**WORK REQUIRED:**
Write the records out again, unchanged.
BEGIN
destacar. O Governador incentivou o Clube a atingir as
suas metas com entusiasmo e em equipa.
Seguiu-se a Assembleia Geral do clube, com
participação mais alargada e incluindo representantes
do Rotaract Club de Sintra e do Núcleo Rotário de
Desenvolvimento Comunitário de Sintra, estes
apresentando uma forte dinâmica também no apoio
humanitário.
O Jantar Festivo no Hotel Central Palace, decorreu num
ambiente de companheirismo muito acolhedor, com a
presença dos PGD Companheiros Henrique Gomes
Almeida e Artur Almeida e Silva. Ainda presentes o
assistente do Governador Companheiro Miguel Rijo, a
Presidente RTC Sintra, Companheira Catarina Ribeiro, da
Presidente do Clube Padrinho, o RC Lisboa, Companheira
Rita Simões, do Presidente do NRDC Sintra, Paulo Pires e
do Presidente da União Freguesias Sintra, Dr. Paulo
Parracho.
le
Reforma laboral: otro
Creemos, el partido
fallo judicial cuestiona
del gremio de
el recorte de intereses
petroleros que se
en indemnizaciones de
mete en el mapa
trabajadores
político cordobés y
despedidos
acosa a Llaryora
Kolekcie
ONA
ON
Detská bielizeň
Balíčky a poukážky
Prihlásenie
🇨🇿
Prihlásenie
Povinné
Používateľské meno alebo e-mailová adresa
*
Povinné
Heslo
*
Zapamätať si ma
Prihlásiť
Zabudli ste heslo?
END
**SOLUTION TO THIS TASK:**
destacar. O Governador incentivou o Clube a atingir as
suas metas com entusiasmo e em equipa.
Seguiu-se a Assembleia Geral do clube, com
participação mais alargada e incluindo representantes
do Rotaract Club de Sintra e do Núcleo Rotário de
Desenvolvimento Comunitário de Sintra, estes
apresentando uma forte dinâmica também no apoio
humanitário.
O Jantar Festivo no Hotel Central Palace, decorreu num
ambiente de companheirismo muito acolhedor, com a
presença dos PGD Companheiros Henrique Gomes
Almeida e Artur Almeida e Silva. Ainda presentes o
assistente do Governador Companheiro Miguel Rijo, a
Presidente RTC Sintra, Companheira Catarina Ribeiro, da
Presidente do Clube Padrinho, o RC Lisboa, Companheira
Rita Simões, do Presidente do NRDC Sintra, Paulo Pires e
do Presidente da União Freguesias Sintra, Dr. Paulo
Parracho.
le
Reforma laboral: otro
Creemos, el partido
fallo judicial cuestiona
del gremio de
el recorte de intereses
petroleros que se
en indemnizaciones de
mete en el mapa
trabajadores
político cordobés y
despedidos
acosa a Llaryora
Kolekcie
ONA
ON
Detská bielizeň
Balíčky a poukážky
Prihlásenie
🇨🇿
Prihlásenie
Povinné
Používateľské meno alebo e-mailová adresa
*
Povinné
Heslo
*
Zapamätať si ma
Prihlásiť
Zabudli ste heslo?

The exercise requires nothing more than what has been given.